Last year cruised my PSC34. No trouble in/out pump outs/fuel docks any tight stop. No bow thruster just back down on springline to get the bow out. This year 46' boat with all the geegaws- bow thruster etc. Whole new ballpark. Whole new set of skills to learn. New level of stress as I'm moving my house not a weekend cottage. Thing is any time I can watch my slip mates do it I watch and learn. Any time I can get an experienced hand coach me I listen and learn. At end of the day many have no respect for the skillset so don't learn it even if on the water for years. They don't respect others, their lives and property. Without that basic respect for the sea and others the motivation to gain seamanship is not there.

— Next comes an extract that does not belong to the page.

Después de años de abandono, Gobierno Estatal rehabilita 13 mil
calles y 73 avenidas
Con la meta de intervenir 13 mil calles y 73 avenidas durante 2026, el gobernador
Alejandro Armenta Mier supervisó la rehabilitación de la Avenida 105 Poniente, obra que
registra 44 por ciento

Whether being more technologically connected as made us less attached to each other and the realities of the world can be argued but as my grandmother once told me "when you stop learning you better be dead or you soon will be".
08-12-2013 10:56 AM
JimMcGee
Re: Vanishing Seamanship

If you're a new boater what you'll see in articles, read in ads and hear at boat shows is that GPS is accurate to within 3 feet.

You will hear it over and over as accepted fact. You will NOT hear about how the old the chart data is, that the shoals shift with every storm or that some hazards are simply put in the wrong place on the chart.

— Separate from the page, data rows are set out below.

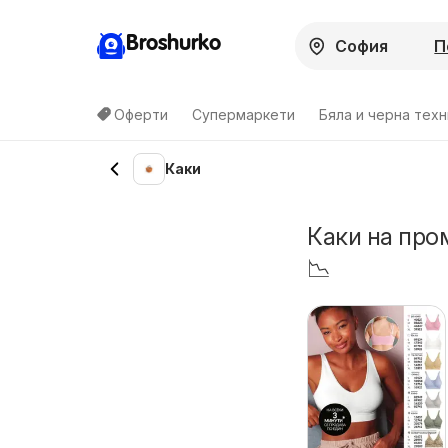
Broshurko
П
Оферти
Супермаркети
Бяла и черна техн
Каки
Каки на про
📉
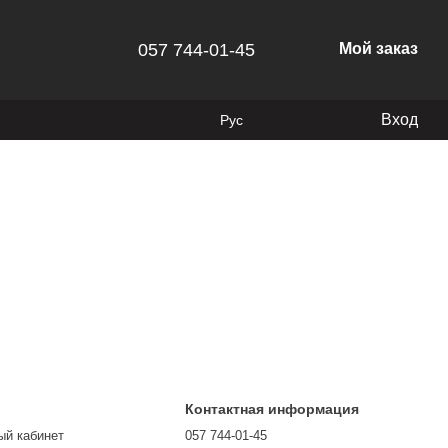
057 744-01-45
Мой заказ
Вход
Рус
Контактная информация
ый кабинет
057 744-01-45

You are used to turn-by-turn directions in your car. When you're constantly told how accurate these systems are why would you assume differently?

Experience teaches you to keep lots of distance between yourself and hazards.
08-12-2013 09:38 AM
aprilsails
Re: Vanishing Seamanship

I find the OP's post beginning odd especially in reference to how "high tech" gizmos are making sailors take risks or make mistakes that they wouldn't have made if they did things the old fashioned way.

I learned how to sail on Tall Ships. The first ship I sailed with had no GPS unit for the first 3 summers I spent onboard. When we went down the East Coast to Boston we finally invested in a haldheld GPS which was used to call in out position once a day for the Tall Ship races. We did have a depth sounder, a VHF radio, and a handheld windmeter but that was the extent of our high tech toys. We did speed estimates using a timer and a floating bottle on a rope and all of our fixes were done using dead reckoning and line of site navigation, as well as celestial when we were offshore.

So for a young sailor (29) I have a strong foundation in very traditional seamanship. That being said, I appreciate the convenience of GPS, love my speedometer, and I am a very cautious sailor. Years of navigating with a 12' draught and not being certain where the hell I really was except for once every 15 - 30 minutes means that I stay in the deep water and well shy of the shallows. My husband was laughing at me when we sailed a 5' draft boat around and I was avoiding areas charted at 15'.

It should be noted that I am absolutely terrible at sail trim since I suck at dealing with anything that doesn't have squares or isn't a dinghy. I'm going to take a course soon to learn how to handle a spinnaker.